Принц Филип безмолвно взирал на дом номер девять. Рядом ожил, замигал уличный фонарь, бросая странные, неестественные блики на обветшалое новое пристанище принца. Фонарь продолжал театрально мигать, будто надеялся убедительно изобразить морской шторм. Водитель фургона опустил сзади аппарель и полез в кузов. Такого прекрасного товара он в жизни не видал — за все двадцать с лишком лет работы на перевозке мебели.
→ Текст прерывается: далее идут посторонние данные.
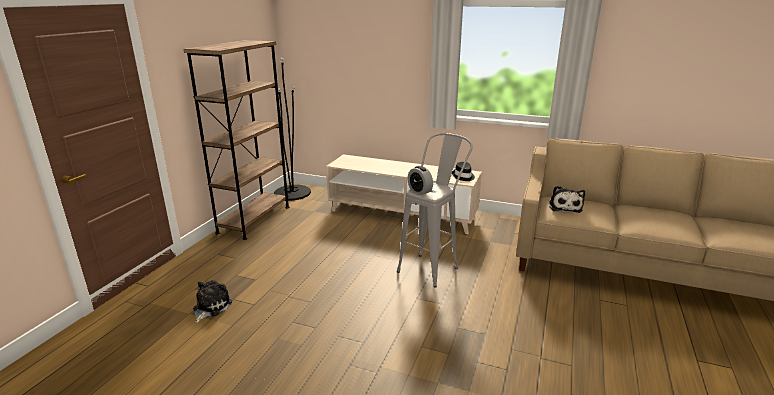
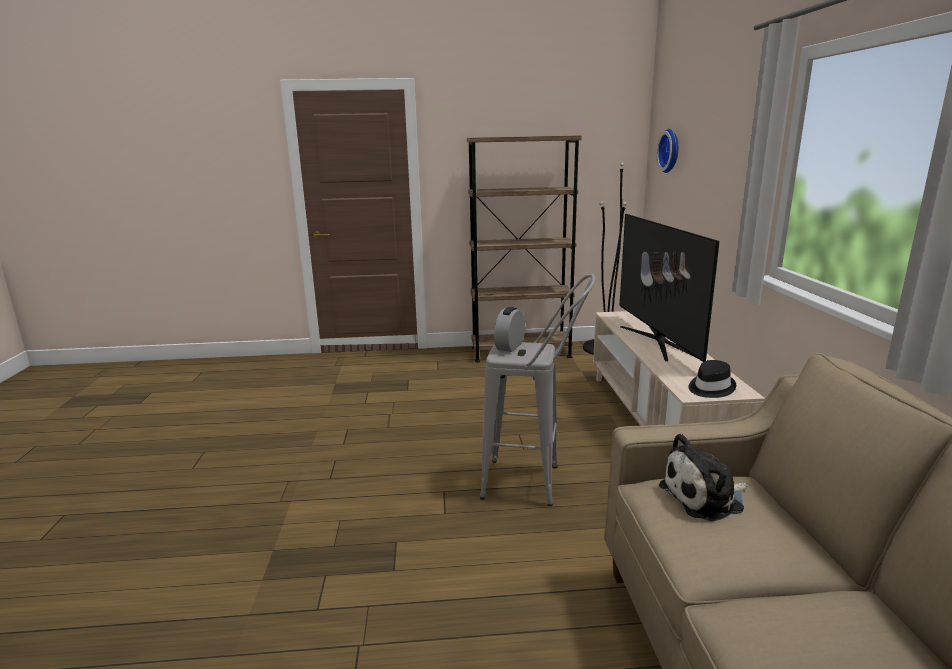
camera: 65 degrees right, 5 degrees down
plush toy [193,280,232,323] -> none
none -> television [620,214,720,362]
none -> wall clock [657,129,678,173]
Пес, сидевший в клетке в глубине фургона, зарычал, защелкал зубами и стал свирепо бросаться на прутья клетки.
— У них и собака, — заметил Тони.
— Пускай себе, лишь бы слушалась хозяев, — отозвалась Беверли.
Тони сжал плечо жены. Славная она девочка, подумал он. Без всяких там предрассудков.
Принц Филип заговорил.
— Это, черт возьми, ни в какие ворота не лезет. Я отказываюсь. Я скорее соглашусь жить в какой- нибудь поганой канаве. А этот распроклятый фонарь сведет меня с ума, — крикнул он, обращаясь непосредственно к фонарю, который тем временем продолжал изображать шторм; когда же Филип, ухватившись за фонарный столб, принялся трясти его изо всех сил, фонарь перешел к изображению урагана.